The principal role of appellate review should be to attempt to leaven the outliers . . . but not achieve a perceived "correct" result in each case. Cardwell v. State, 895 N.E.2d 1219, 1225 (Ind. 2008). Defendant has the burden to persuade us that the sentence imposed by the trial court is inappropriate. [Anglemyer, 868 N.E.2d at 494].

Shoun v
. State, 67 N.E.3d 635, 642 (Ind. 2017) (omission in original). [13] Indiana's flexible sentencing scheme allows trial courts to tailor an appropriate sentence to the circumstances presented, and the trial court's judgment "should receive considerable deference." Cardwell, 895 N.E.2d at 1222. Whether we regard a sentence as inappropriate at the end of the day turns on "our sense of the culpability of the defendant, the severity of the crime, the damage done to others, and myriad other facts that come to light in a given case." Id. at 1224. The question is not whether another sentence is more appropriate, but rather whether the sentence imposed is inappropriate.
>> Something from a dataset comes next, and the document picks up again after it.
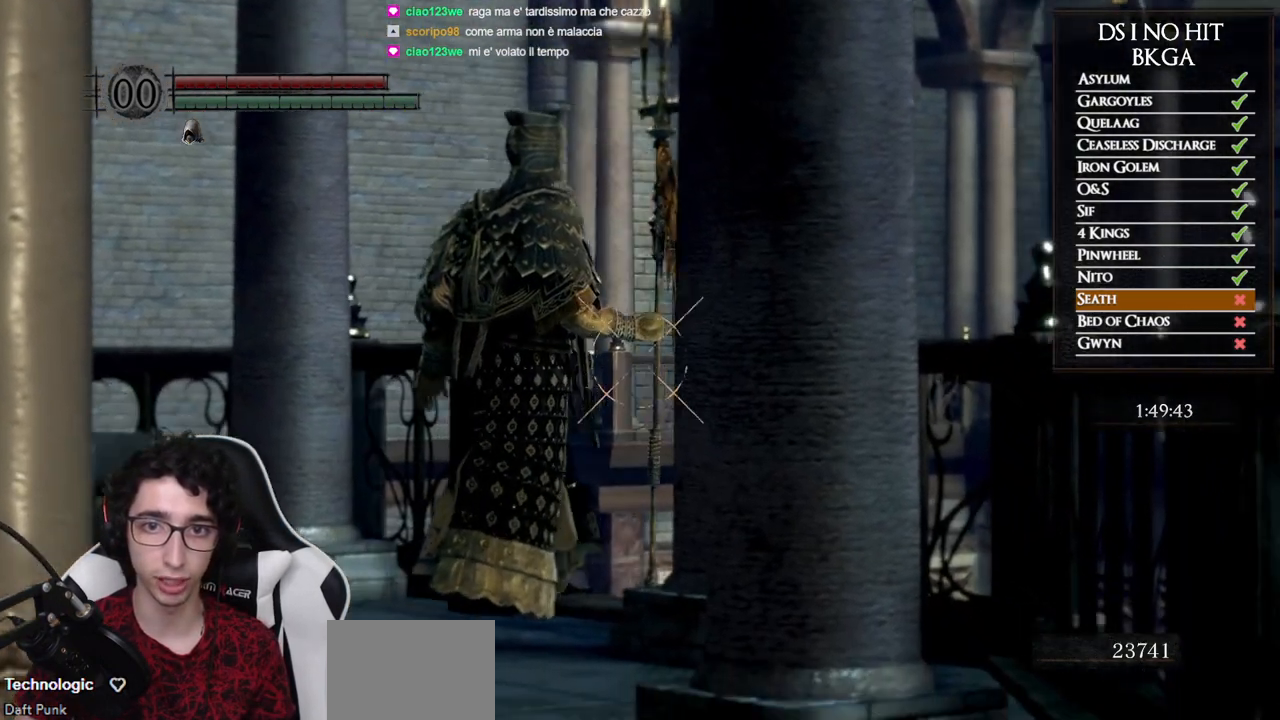
{"buttons": [], "left_stick": "center", "right_stick": "down-right", "events": []}
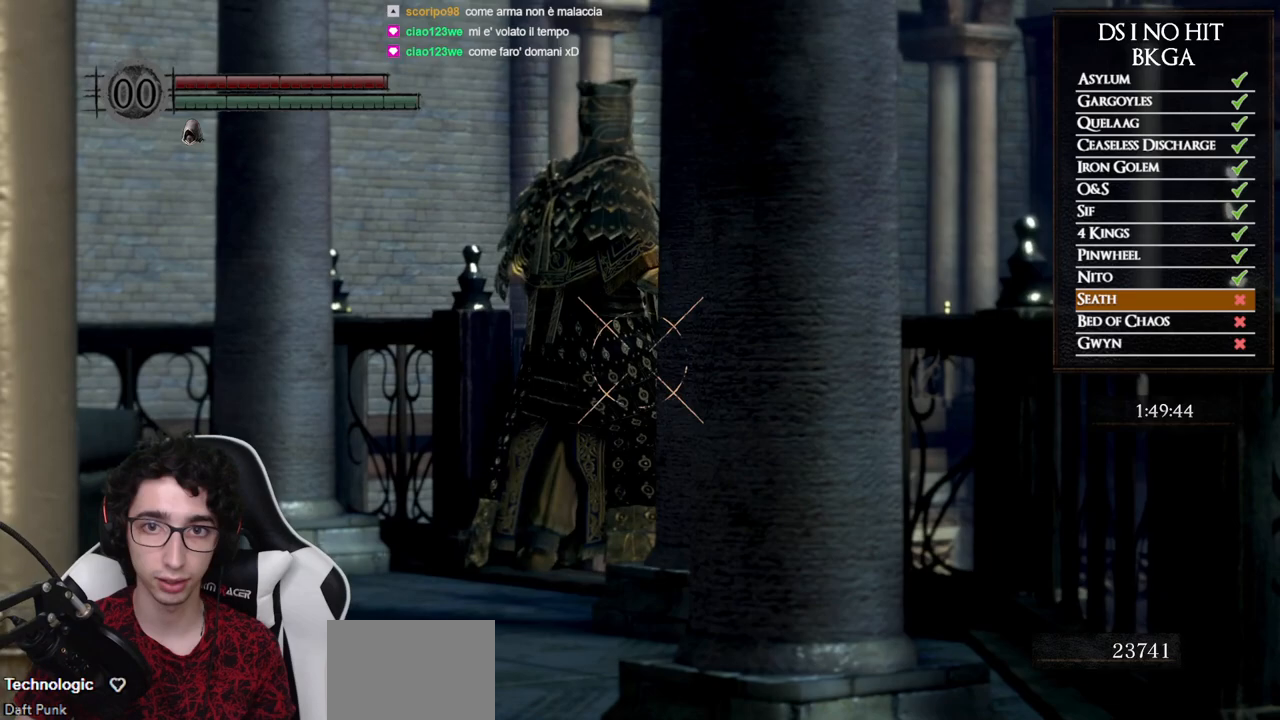
{"buttons": [], "left_stick": "center", "right_stick": "down-right", "events": []}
King v. State, 894 N.E.2d 265, 268 (Ind. Ct. App. 2008). Deference to the trial court "prevail[s] unless overcome by compelling evidence portraying in a positive light the nature of the offense (such as accompanied by restraint, regard, and lack of brutality) and the defendant's character (such as substantial virtuous traits or persistent examples of good character)." Stephenson v. State, 29 N.E.3d 111, 122 (Ind. 2015). [14] The maximum possible aggregate sentence that the trial court could have imposed here was thirteen years, and Hill's aggregate sentence is only seven years. We cannot say that Hill's sentence is inappropriate in light of the nature of the offenses and his character. With respect to the nature of the offenses, Hill used intimidation to steal money from three different Metro PCS employees on two occasions, and Hill attempted to evade officers when they tried to apprehend him. In addition, again, Hill was on parole following a twelve-year sentence for aggravated battery at the time of the offenses. With respect to Hill's character, while the record does not show a juvenile history in Indiana, Hill testified at his sentencing hearing that he had been "held, detained, [or] incarcerated [in Illinois] since [he] was 11 or 12 years old." Tr. at 20. And Hill's two prior aggravated battery convictions involved "battery on a Peace Officer" and "battery with a firearm," respectively. Appellant's App. Vol. 2 at 23. We cannot say that Hill's aggregate sentence of seven years is inappropriate in light of the nature of the offenses and his character. [15] Affirmed. Baker, J., and Robb, J., concur.